### RECORDS SHOWN
*** Block opens ***

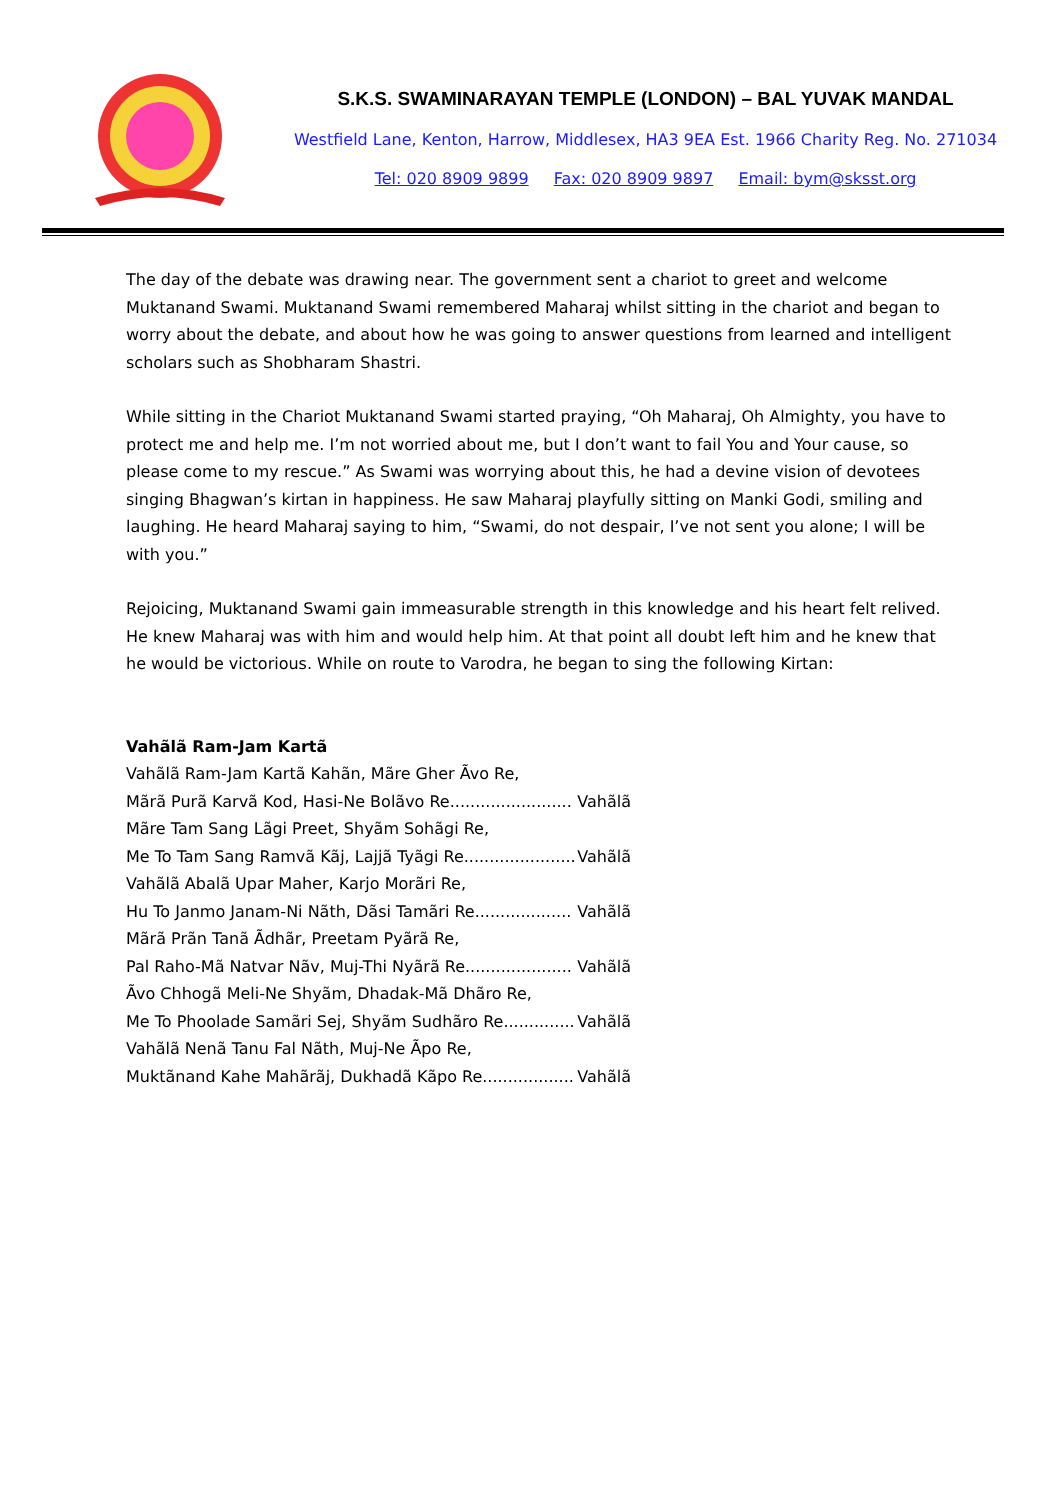S.K.S. SWAMINARAYAN TEMPLE (LONDON) – BAL YUVAK MANDAL
Westfield Lane, Kenton, Harrow, Middlesex, HA3 9EA Est. 1966 Charity Reg. No. 271034
Tel: 020 8909 9899 Fax: 020 8909 9897 Email: bym@sksst.org
The day of the debate was drawing near. The government sent a chariot to greet and welcome Muktanand Swami. Muktanand Swami remembered Maharaj whilst sitting in the chariot and began to worry about the debate, and about how he was going to answer questions from learned and intelligent scholars such as Shobharam Shastri.
While sitting in the Chariot Muktanand Swami started praying, “Oh Maharaj, Oh Almighty, you have to protect me and help me. I’m not worried about me, but I don’t want to fail You and Your cause, so please come to my rescue.” As Swami was worrying about this, he had a devine vision of devotees singing Bhagwan’s kirtan in happiness. He saw Maharaj playfully sitting on Manki Godi, smiling and laughing. He heard Maharaj saying to him, “Swami, do not despair, I’ve not sent you alone; I will be with you.”
Rejoicing, Muktanand Swami gain immeasurable strength in this knowledge and his heart felt relived. He knew Maharaj was with him and would help him. At that point all doubt left him and he knew that he would be victorious. While on route to Varodra, he began to sing the following Kirtan:
Vahãlã Ram-Jam Kartã
Vahãlã Ram-Jam Kartã Kahãn, Mãre Gher Ãvo Re,
Mãrã Purã Karvã Kod, Hasi-Ne Bolãvo Re........................ Vahãlã
Mãre Tam Sang Lãgi Preet, Shyãm Sohãgi Re,
Me To Tam Sang Ramvã Kãj, Lajjã Tyãgi Re...................... Vahãlã
Vahãlã Abalã Upar Maher, Karjo Morãri Re,
Hu To Janmo Janam-Ni Nãth, Dãsi Tamãri Re................... Vahãlã
Mãrã Prãn Tanã Ãdhãr, Preetam Pyãrã Re,
Pal Raho-Mã Natvar Nãv, Muj-Thi Nyãrã Re..................... Vahãlã
Ãvo Chhogã Meli-Ne Shyãm, Dhadak-Mã Dhãro Re,
Me To Phoolade Samãri Sej, Shyãm Sudhãro Re.............. Vahãlã
Vahãlã Nenã Tanu Fal Nãth, Muj-Ne Ãpo Re,
Muktãnand Kahe Mahãrãj, Dukhadã Kãpo Re.................. Vahãlã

*** Block closes ***

All that's required is the material above repeated exactly, minus any picture.

### ANSWER SPACE
S.K.S. SWAMINARAYAN TEMPLE (LONDON) – BAL YUVAK MANDAL
Westfield Lane, Kenton, Harrow, Middlesex, HA3 9EA Est. 1966 Charity Reg. No. 271034
Tel: 020 8909 9899 Fax: 020 8909 9897 Email: bym@sksst.org
The day of the debate was drawing near. The government sent a chariot to greet and welcome Muktanand Swami. Muktanand Swami remembered Maharaj whilst sitting in the chariot and began to worry about the debate, and about how he was going to answer questions from learned and intelligent scholars such as Shobharam Shastri.
While sitting in the Chariot Muktanand Swami started praying, “Oh Maharaj, Oh Almighty, you have to protect me and help me. I’m not worried about me, but I don’t want to fail You and Your cause, so please come to my rescue.” As Swami was worrying about this, he had a devine vision of devotees singing Bhagwan’s kirtan in happiness. He saw Maharaj playfully sitting on Manki Godi, smiling and laughing. He heard Maharaj saying to him, “Swami, do not despair, I’ve not sent you alone; I will be with you.”
Rejoicing, Muktanand Swami gain immeasurable strength in this knowledge and his heart felt relived. He knew Maharaj was with him and would help him. At that point all doubt left him and he knew that he would be victorious. While on route to Varodra, he began to sing the following Kirtan:
Vahãlã Ram-Jam Kartã
Vahãlã Ram-Jam Kartã Kahãn, Mãre Gher Ãvo Re,
Mãrã Purã Karvã Kod, Hasi-Ne Bolãvo Re........................ Vahãlã
Mãre Tam Sang Lãgi Preet, Shyãm Sohãgi Re,
Me To Tam Sang Ramvã Kãj, Lajjã Tyãgi Re...................... Vahãlã
Vahãlã Abalã Upar Maher, Karjo Morãri Re,
Hu To Janmo Janam-Ni Nãth, Dãsi Tamãri Re................... Vahãlã
Mãrã Prãn Tanã Ãdhãr, Preetam Pyãrã Re,
Pal Raho-Mã Natvar Nãv, Muj-Thi Nyãrã Re..................... Vahãlã
Ãvo Chhogã Meli-Ne Shyãm, Dhadak-Mã Dhãro Re,
Me To Phoolade Samãri Sej, Shyãm Sudhãro Re.............. Vahãlã
Vahãlã Nenã Tanu Fal Nãth, Muj-Ne Ãpo Re,
Muktãnand Kahe Mahãrãj, Dukhadã Kãpo Re.................. Vahãlã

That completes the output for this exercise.